Study published in Nature Biotechnology found that issues were amplified when comparing distantly related species.
Software used to align genomes from different species have quality-control issues, according to a group of researchers. This is especially true when comparing distantly related species and in regions of the genome that do not code for a protein.
“We discovered that there’s a disturbingly low level of agreement between genome alignments produced by different tools,” says corresponding author Martin Tompa, a professor of computer science and engineering and of genome sciences at the University of Washington. “What this should suggest to biologists is that they should be very cautious about trusting these alignments in their entirety.” Details are published online this week in Nature Biotechnology.

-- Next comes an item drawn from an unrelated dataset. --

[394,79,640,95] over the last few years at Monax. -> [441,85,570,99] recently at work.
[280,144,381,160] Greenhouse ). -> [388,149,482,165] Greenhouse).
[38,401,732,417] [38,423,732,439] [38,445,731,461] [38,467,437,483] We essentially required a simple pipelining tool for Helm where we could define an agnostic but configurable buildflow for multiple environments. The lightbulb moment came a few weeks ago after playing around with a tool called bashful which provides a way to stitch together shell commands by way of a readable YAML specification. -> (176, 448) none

Aligning genomes, while simple in theory, is difficult in practice, Tompa points out. Aligning more than two sequences becomes much harder with every additional sequence. At the scale of a mammal’s entire genome, finding the optimal alignment of many genomes is far beyond the capabilities of any computer, he adds.
Various software tools instead use strategic shortcuts. “At a high level the tools are very similar,” Tompa notes. “They make different decisions at the lower, more detailed levels, and those decisions seem to have widespread effect on the outcome.”
Tompa compared the alignments from a previous study in which four research teams each took the same 1% of the human genome and aligned it to the genomes of 27 other vertebrate animals, ranging from mouse to elephant. “This is a marvelous dataset,” Tompa says. “It’s a very large-scale multiple sequence alignment, done by four expert teams using four different tools, all of them working on the same input sequences.” The four tools that were used were Pecan, Threaded Blockset Aligner, Multiple Limited Area Global Alignment of Nucleotides, and Mavid. All four are free programs developed by academic institutions.
However, the new study found that the resulting alignments were quite different. The authors also compared the coverage of each tool, meaning how much of the human DNA it was able to match to each of the other species as well as what fraction of alignments were suspiciously close to a random match.
The best-performing tool was the latest one, Pecan, developed by the European Bioinformatics Institute. “Our study pretty clearly points to Pecan as being the highest-quality alignment of the four tools we compared,” according to Tompa. It aligned as much of the human genome to other species as any of the other tools, and its matches were considerably more reliable, especially between more distantly related species, he explains.